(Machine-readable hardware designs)
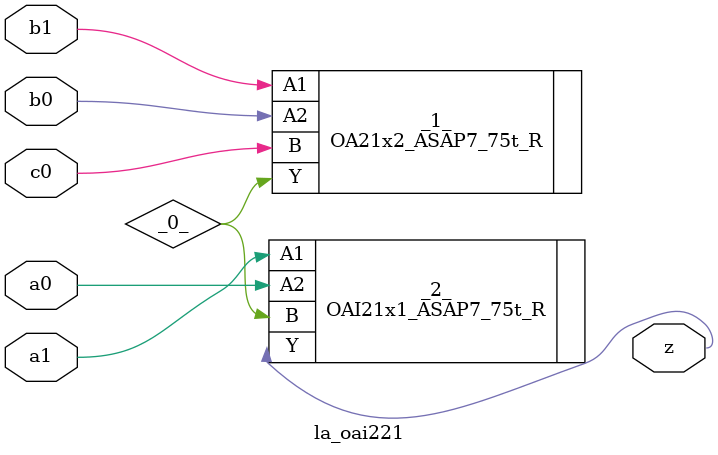
<source format=v>

/* Generated by Yosys 0.44 (git sha1 80ba43d26, g++ 11.4.0-1ubuntu1~22.04 -fPIC -O3) */

(* top =  1  *)
(* src = "generated" *)
module la_oai221 (
    a0,
    a1,
    b0,
    b1,
    c0,
    z
);
  wire _0_;
  (* src = "generated" *)
  input a0;
  wire a0;
  (* src = "generated" *)
  input a1;
  wire a1;
  (* src = "generated" *)
  input b0;
  wire b0;
  (* src = "generated" *)
  input b1;
  wire b1;
  (* src = "generated" *)
  input c0;
  wire c0;
  (* src = "generated" *)
  output z;
  wire z;
  OA21x2_ASAP7_75t_R _1_ (
      .A1(b1),
      .A2(b0),
      .B (c0),
      .Y (_0_)
  );
  OAI21x1_ASAP7_75t_R _2_ (
      .A1(a1),
      .A2(a0),
      .B (_0_),
      .Y (z)
  );
endmodule

</source>
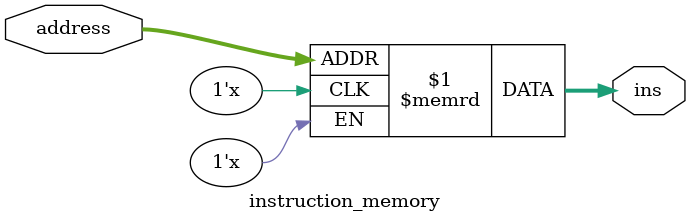
<source format=v>
module instruction_memory(ins,address);
	
	output [31:0] ins;
	input[11:0] address;
	reg[31:0] instructions[4095:0]; // 2^12 -1 
	assign ins = instructions[address];	
endmodule
</source>
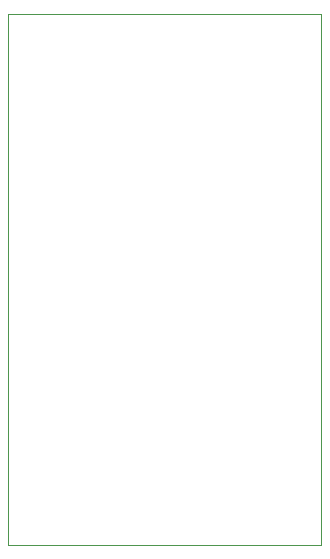
<source format=gbr>
%TF.GenerationSoftware,KiCad,Pcbnew,8.0.1*%
%TF.CreationDate,2024-04-25T23:54:08-05:00*%
%TF.ProjectId,Final Projeco,46696e61-6c20-4507-926f-6a65636f2e6b,rev?*%
%TF.SameCoordinates,Original*%
%TF.FileFunction,Profile,NP*%
%FSLAX46Y46*%
G04 Gerber Fmt 4.6, Leading zero omitted, Abs format (unit mm)*
G04 Created by KiCad (PCBNEW 8.0.1) date 2024-04-25 23:54:08*
%MOMM*%
%LPD*%
G01*
G04 APERTURE LIST*
%TA.AperFunction,Profile*%
%ADD10C,0.100000*%
%TD*%
G04 APERTURE END LIST*
D10*
X25000000Y-15500000D02*
X51500000Y-15500000D01*
X51500000Y-60500000D01*
X25000000Y-60500000D01*
X25000000Y-15500000D01*
M02*

</source>
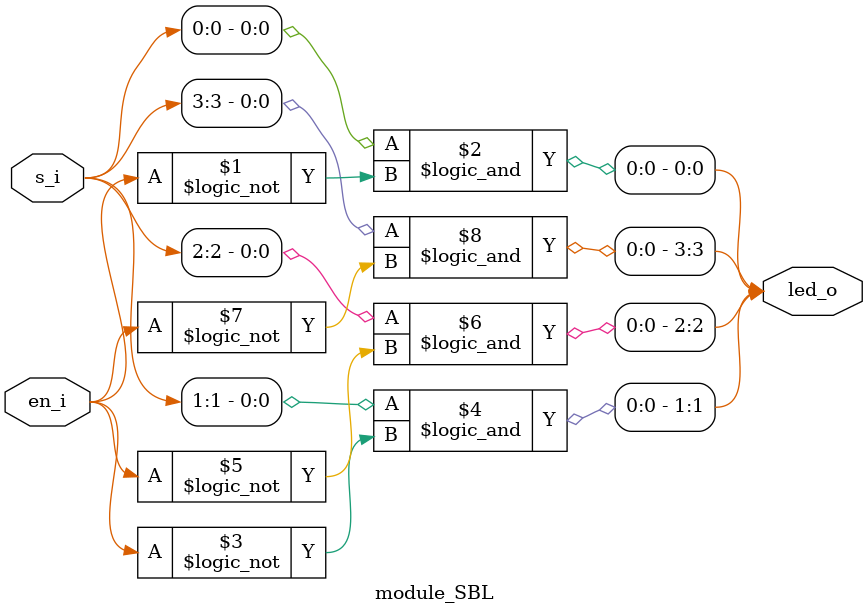
<source format=sv>
`timescale 1ns / 1ps


module module_SBL(
    input  logic [3:0] s_i,
    input  logic       en_i,
    output logic [3:0] led_o
    );
    
    assign led_o[0] = s_i[0] && (! en_i);
    assign led_o[1] = s_i[1] && (! en_i);
    assign led_o[2] = s_i[2] && (! en_i);
    assign led_o[3] = s_i[3] && (! en_i);
    
    
endmodule

</source>
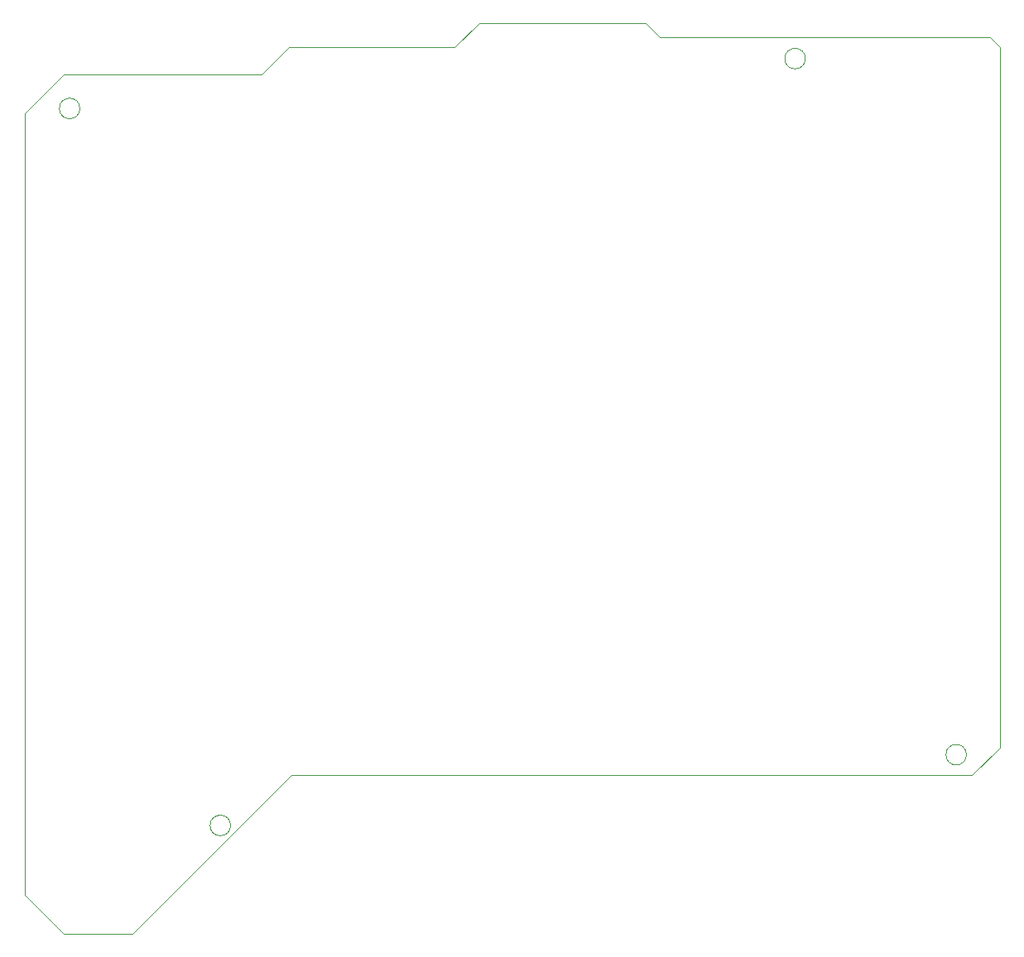
<source format=gbr>
%TF.GenerationSoftware,KiCad,Pcbnew,8.0.4*%
%TF.CreationDate,2024-08-15T01:19:59+08:00*%
%TF.ProjectId,gemini_right,67656d69-6e69-45f7-9269-6768742e6b69,rev?*%
%TF.SameCoordinates,Original*%
%TF.FileFunction,Profile,NP*%
%FSLAX46Y46*%
G04 Gerber Fmt 4.6, Leading zero omitted, Abs format (unit mm)*
G04 Created by KiCad (PCBNEW 8.0.4) date 2024-08-15 01:19:59*
%MOMM*%
%LPD*%
G01*
G04 APERTURE LIST*
%TA.AperFunction,Profile*%
%ADD10C,0.050000*%
%TD*%
G04 APERTURE END LIST*
D10*
X70650000Y-46500000D02*
G75*
G02*
X68550000Y-46500000I-1050000J0D01*
G01*
X68550000Y-46500000D02*
G75*
G02*
X70650000Y-46500000I1050000J0D01*
G01*
X86064200Y-119891800D02*
G75*
G02*
X83964200Y-119891800I-1050000J0D01*
G01*
X83964200Y-119891800D02*
G75*
G02*
X86064200Y-119891800I1050000J0D01*
G01*
X161324000Y-112649000D02*
G75*
G02*
X159224000Y-112649000I-1050000J0D01*
G01*
X159224000Y-112649000D02*
G75*
G02*
X161324000Y-112649000I1050000J0D01*
G01*
X144850000Y-41400000D02*
G75*
G02*
X142750000Y-41400000I-1050000J0D01*
G01*
X142750000Y-41400000D02*
G75*
G02*
X144850000Y-41400000I1050000J0D01*
G01*
X130000000Y-39250000D02*
X163750000Y-39250000D01*
X164750000Y-40250000D01*
X164750000Y-111898600D01*
X161915800Y-114732800D01*
X92262800Y-114737200D01*
X76000000Y-131000000D01*
X69000000Y-131000000D01*
X65000000Y-127000000D01*
X65000000Y-47000000D01*
X69000000Y-43000000D01*
X89250000Y-43000000D01*
X92000000Y-40250000D01*
X109000000Y-40250000D01*
X111500000Y-37750000D01*
X128500000Y-37750000D01*
X130000000Y-39250000D01*
M02*

</source>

What you will do
Could you please write out the entries exactly as they are, with every picture left out?

The answer
<source format=v>

/* Generated by Yosys 0.44 (git sha1 80ba43d26, g++ 11.4.0-1ubuntu1~22.04 -fPIC -O3) */

(* top =  1  *)
(* src = "generated" *)
module la_oai221 (
    a0,
    a1,
    b0,
    b1,
    c0,
    z
);
  wire _0_;
  (* src = "generated" *)
  input a0;
  wire a0;
  (* src = "generated" *)
  input a1;
  wire a1;
  (* src = "generated" *)
  input b0;
  wire b0;
  (* src = "generated" *)
  input b1;
  wire b1;
  (* src = "generated" *)
  input c0;
  wire c0;
  (* src = "generated" *)
  output z;
  wire z;
  OA21x2_ASAP7_75t_R _1_ (
      .A1(b1),
      .A2(b0),
      .B (c0),
      .Y (_0_)
  );
  OAI21x1_ASAP7_75t_R _2_ (
      .A1(a1),
      .A2(a0),
      .B (_0_),
      .Y (z)
  );
endmodule

</source>
<source format=v>
module instruction_memory(ins,address);
	
	output [31:0] ins;
	input[11:0] address;
	reg[31:0] instructions[4095:0]; // 2^12 -1 
	assign ins = instructions[address];	
endmodule
</source>
<source format=gbr>
%TF.GenerationSoftware,KiCad,Pcbnew,8.0.1*%
%TF.CreationDate,2024-04-25T23:54:08-05:00*%
%TF.ProjectId,Final Projeco,46696e61-6c20-4507-926f-6a65636f2e6b,rev?*%
%TF.SameCoordinates,Original*%
%TF.FileFunction,Profile,NP*%
%FSLAX46Y46*%
G04 Gerber Fmt 4.6, Leading zero omitted, Abs format (unit mm)*
G04 Created by KiCad (PCBNEW 8.0.1) date 2024-04-25 23:54:08*
%MOMM*%
%LPD*%
G01*
G04 APERTURE LIST*
%TA.AperFunction,Profile*%
%ADD10C,0.100000*%
%TD*%
G04 APERTURE END LIST*
D10*
X25000000Y-15500000D02*
X51500000Y-15500000D01*
X51500000Y-60500000D01*
X25000000Y-60500000D01*
X25000000Y-15500000D01*
M02*

</source>
<source format=sv>
`timescale 1ns / 1ps


module module_SBL(
    input  logic [3:0] s_i,
    input  logic       en_i,
    output logic [3:0] led_o
    );
    
    assign led_o[0] = s_i[0] && (! en_i);
    assign led_o[1] = s_i[1] && (! en_i);
    assign led_o[2] = s_i[2] && (! en_i);
    assign led_o[3] = s_i[3] && (! en_i);
    
    
endmodule

</source>
<source format=gbr>
%TF.GenerationSoftware,KiCad,Pcbnew,8.0.4*%
%TF.CreationDate,2024-08-15T01:19:59+08:00*%
%TF.ProjectId,gemini_right,67656d69-6e69-45f7-9269-6768742e6b69,rev?*%
%TF.SameCoordinates,Original*%
%TF.FileFunction,Profile,NP*%
%FSLAX46Y46*%
G04 Gerber Fmt 4.6, Leading zero omitted, Abs format (unit mm)*
G04 Created by KiCad (PCBNEW 8.0.4) date 2024-08-15 01:19:59*
%MOMM*%
%LPD*%
G01*
G04 APERTURE LIST*
%TA.AperFunction,Profile*%
%ADD10C,0.050000*%
%TD*%
G04 APERTURE END LIST*
D10*
X70650000Y-46500000D02*
G75*
G02*
X68550000Y-46500000I-1050000J0D01*
G01*
X68550000Y-46500000D02*
G75*
G02*
X70650000Y-46500000I1050000J0D01*
G01*
X86064200Y-119891800D02*
G75*
G02*
X83964200Y-119891800I-1050000J0D01*
G01*
X83964200Y-119891800D02*
G75*
G02*
X86064200Y-119891800I1050000J0D01*
G01*
X161324000Y-112649000D02*
G75*
G02*
X159224000Y-112649000I-1050000J0D01*
G01*
X159224000Y-112649000D02*
G75*
G02*
X161324000Y-112649000I1050000J0D01*
G01*
X144850000Y-41400000D02*
G75*
G02*
X142750000Y-41400000I-1050000J0D01*
G01*
X142750000Y-41400000D02*
G75*
G02*
X144850000Y-41400000I1050000J0D01*
G01*
X130000000Y-39250000D02*
X163750000Y-39250000D01*
X164750000Y-40250000D01*
X164750000Y-111898600D01*
X161915800Y-114732800D01*
X92262800Y-114737200D01*
X76000000Y-131000000D01*
X69000000Y-131000000D01*
X65000000Y-127000000D01*
X65000000Y-47000000D01*
X69000000Y-43000000D01*
X89250000Y-43000000D01*
X92000000Y-40250000D01*
X109000000Y-40250000D01*
X111500000Y-37750000D01*
X128500000Y-37750000D01*
X130000000Y-39250000D01*
M02*

</source>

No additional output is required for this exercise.